Please go line by line through the material and copy each one containing the word "para".
DATA SUPPLIED below:
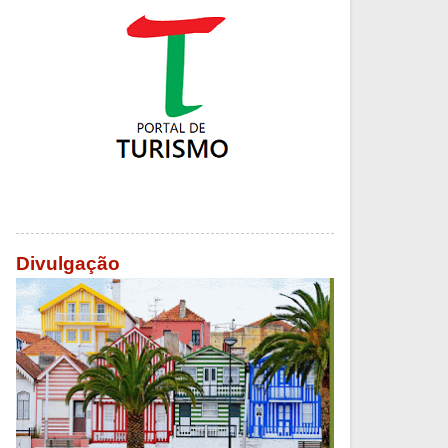
Divulgação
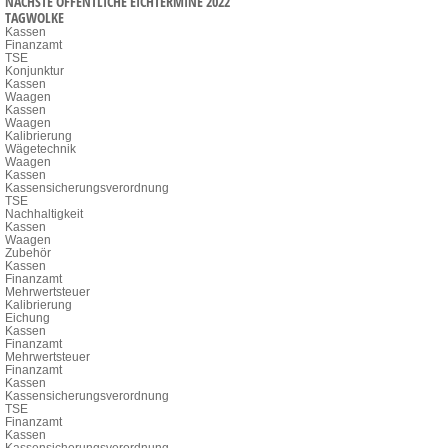
NÄCHSTE ÖFFENTLICHE EICHTERMINE 2022
TAGWOLKE
Kassen
Finanzamt
TSE
Konjunktur
Kassen
Waagen
Kassen
Waagen
Kalibrierung
Wägetechnik
Waagen
Kassen
Kassensicherungsverordnung
TSE
Nachhaltigkeit
Kassen
Waagen
Zubehör
Kassen
Finanzamt
Mehrwertsteuer
Kalibrierung
Eichung
Kassen
Finanzamt
Mehrwertsteuer
Finanzamt
Kassen
Kassensicherungsverordnung
TSE
Finanzamt
Kassen
Kassensicherungsverordnung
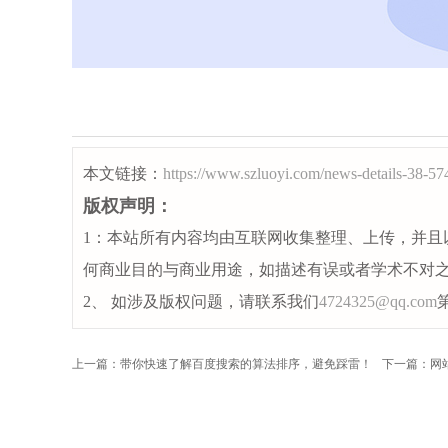
本文链接：
https://www.szluoyi.com/news-details-38-57
版权声明：
1：本站所有内容均由互联网收集整理、上传，并且
何商业目的与商业用途，如描述有误或者学术不对
2、 如涉及版权问题，请联系我们
4724325@qq.com
上一篇：带你快速了解百度搜索的算法排序，避免踩雷！
下一篇：网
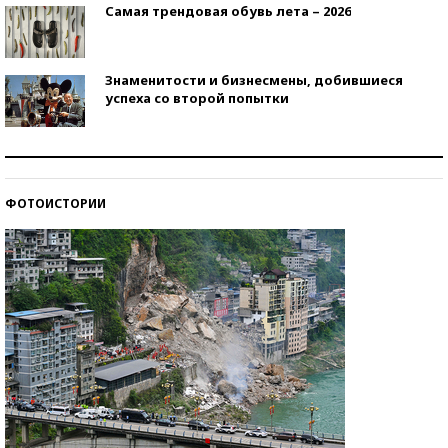
Самая трендовая обувь лета – 2026
Знаменитости и бизнесмены, добившиеся
успеха со второй попытки
Как защититься от солнца на курорте?
ФОТОИСТОРИИ
Кто изобрел средства связи?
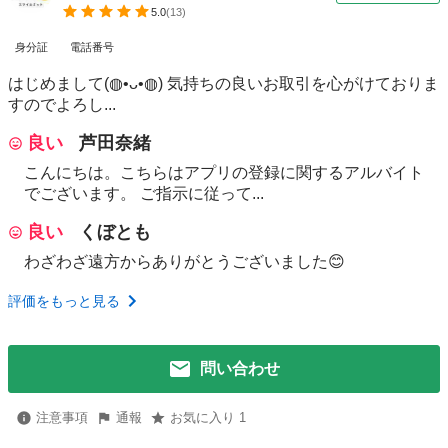
5.0
(
13
)
身分証
電話番号
はじめまして(⁠◍⁠•⁠ᴗ⁠•⁠◍⁠) 気持ちの良いお取引を心がけておりま
すのでよろし...
良い
芦田奈緒
こんにちは。こちらはアプリの登録に関するアルバイト
でございます。 ご指示に従って...
良い
くぼとも
わざわざ遠方からありがとうございました😊
評価をもっと見る
問い合わせ
注意事項
通報
お気に入り 1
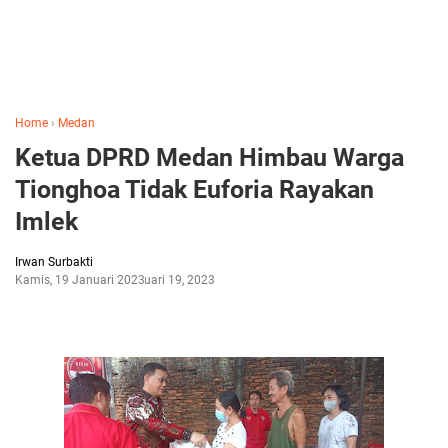
Home
›
Medan
Ketua DPRD Medan Himbau Warga
Tionghoa Tidak Euforia Rayakan
Imlek
Irwan Surbakti
Kamis, 19 Januari 2023
Januari 19, 2023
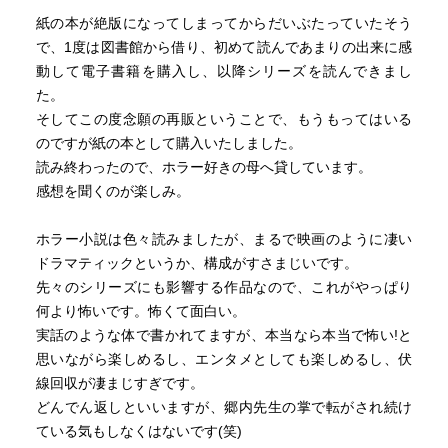
紙の本が絶版になってしまってからだいぶたっていたそう
で、1度は図書館から借り、初めて読んであまりの出来に感
動して電子書籍を購入し、以降シリーズを読んできまし
た。
そしてこの度念願の再販ということで、もうもってはいる
のですが紙の本として購入いたしました。
読み終わったので、ホラー好きの母へ貸しています。
感想を聞くのが楽しみ。
ホラー小説は色々読みましたが、まるで映画のように凄い
ドラマティックというか、構成がすさまじいです。
先々のシリーズにも影響する作品なので、これがやっぱり
何より怖いです。怖くて面白い。
実話のような体で書かれてますが、本当なら本当で怖い!と
思いながら楽しめるし、エンタメとしても楽しめるし、伏
線回収が凄まじすぎです。
どんでん返しといいますが、郷内先生の掌で転がされ続け
ている気もしなくはないです(笑)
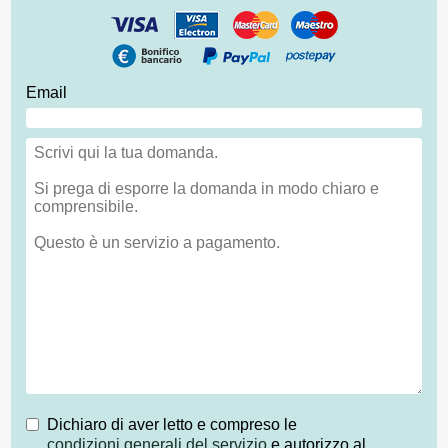
Email
Dichiaro di aver letto e compreso le
condizioni generali del servizio
e autorizzo al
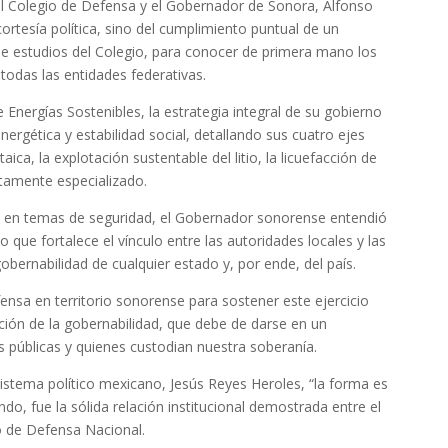
el Colegio de Defensa y el Gobernador de Sonora, Alfonso
cortesía política, sino del cumplimiento puntual de un
e estudios del Colegio, para conocer de primera mano los
todas las entidades federativas.
Energías Sostenibles, la estrategia integral de su gobierno
nergética y estabilidad social, detallando sus cuatro ejes
ica, la explotación sustentable del litio, la licuefacción de
ltamente especializado.
ia en temas de seguridad, el Gobernador sonorense entendió
o que fortalece el vínculo entre las autoridades locales y las
obernabilidad de cualquier estado y, por ende, del país.
ensa en territorio sonorense para sostener este ejercicio
cción de la gobernabilidad, que debe de darse en un
s públicas y quienes custodian nuestra soberanía.
sistema político mexicano, Jesús Reyes Heroles, “la forma es
ndo, fue la sólida relación institucional demostrada entre el
io de Defensa Nacional.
End of DATA SUPPLIED.
ANSWER SPACE:
e estudios del Colegio, para conocer de primera mano los
ensa en territorio sonorense para sostener este ejercicio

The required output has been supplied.